[What to do]:
Below are the records; print them again exactly and omit the pictures.

[The records]:
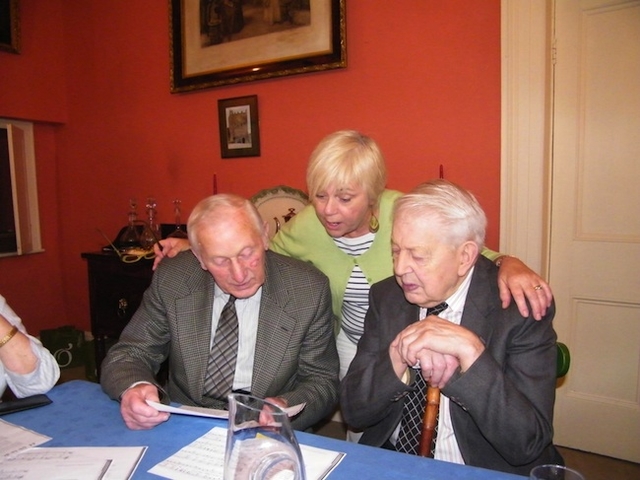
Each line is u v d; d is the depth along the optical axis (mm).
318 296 1531
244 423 784
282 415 791
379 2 2615
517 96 2332
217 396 1481
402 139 2619
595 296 2387
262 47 2990
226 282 1396
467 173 2475
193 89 3293
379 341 1387
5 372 1376
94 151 3879
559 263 2436
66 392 1356
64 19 3898
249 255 1375
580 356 2461
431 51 2504
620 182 2285
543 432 1095
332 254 1738
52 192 4105
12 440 1098
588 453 2498
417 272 1169
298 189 2930
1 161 3764
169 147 3512
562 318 2465
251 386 1460
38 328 4047
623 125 2250
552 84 2324
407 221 1171
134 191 3717
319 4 2773
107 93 3756
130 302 2982
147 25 3512
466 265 1205
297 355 1507
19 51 3637
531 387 1149
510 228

[Completed exercise]:
Each line is u v d; d is the depth along the optical axis (mm).
318 296 1531
244 423 784
282 415 791
379 2 2615
517 96 2332
217 396 1481
402 139 2619
595 296 2387
262 47 2990
226 282 1396
467 173 2475
193 89 3293
379 341 1387
5 372 1376
94 151 3879
559 263 2436
66 392 1356
64 19 3898
249 255 1375
580 356 2461
431 51 2504
620 182 2285
543 432 1095
332 254 1738
52 192 4105
12 440 1098
588 453 2498
417 272 1169
298 189 2930
1 161 3764
169 147 3512
562 318 2465
251 386 1460
38 328 4047
623 125 2250
552 84 2324
407 221 1171
134 191 3717
319 4 2773
107 93 3756
130 302 2982
147 25 3512
466 265 1205
297 355 1507
19 51 3637
531 387 1149
510 228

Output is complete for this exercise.